What to produce:
Copy the records below exactly, but leave out any picture they contain.

Segment Start: Data

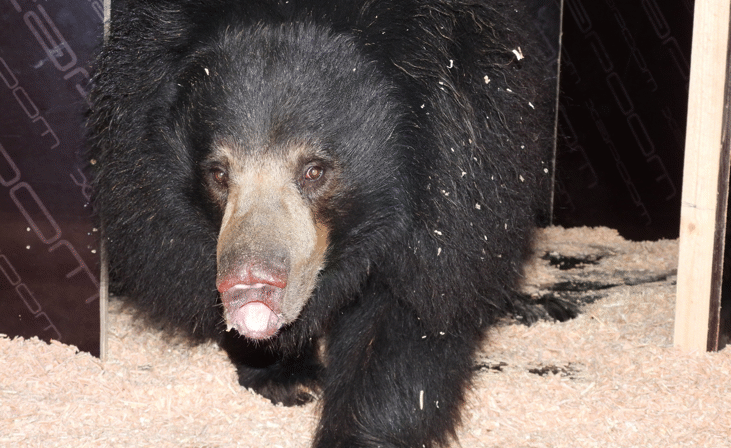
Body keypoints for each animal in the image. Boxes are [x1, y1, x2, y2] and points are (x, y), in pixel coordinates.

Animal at [87, 1, 548, 446]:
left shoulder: (458, 183)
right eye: (218, 174)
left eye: (314, 171)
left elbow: (410, 317)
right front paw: (285, 377)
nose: (249, 286)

Segment End: Data

Task output:
Body keypoints for each animal in the image. Boxes are [x1, y1, x2, y2] and points are (x, y), in pixel coordinates.

Animal at [87, 1, 548, 446]:
left shoulder: (458, 183)
right eye: (218, 174)
left eye: (314, 171)
left elbow: (410, 317)
right front paw: (285, 377)
nose: (249, 286)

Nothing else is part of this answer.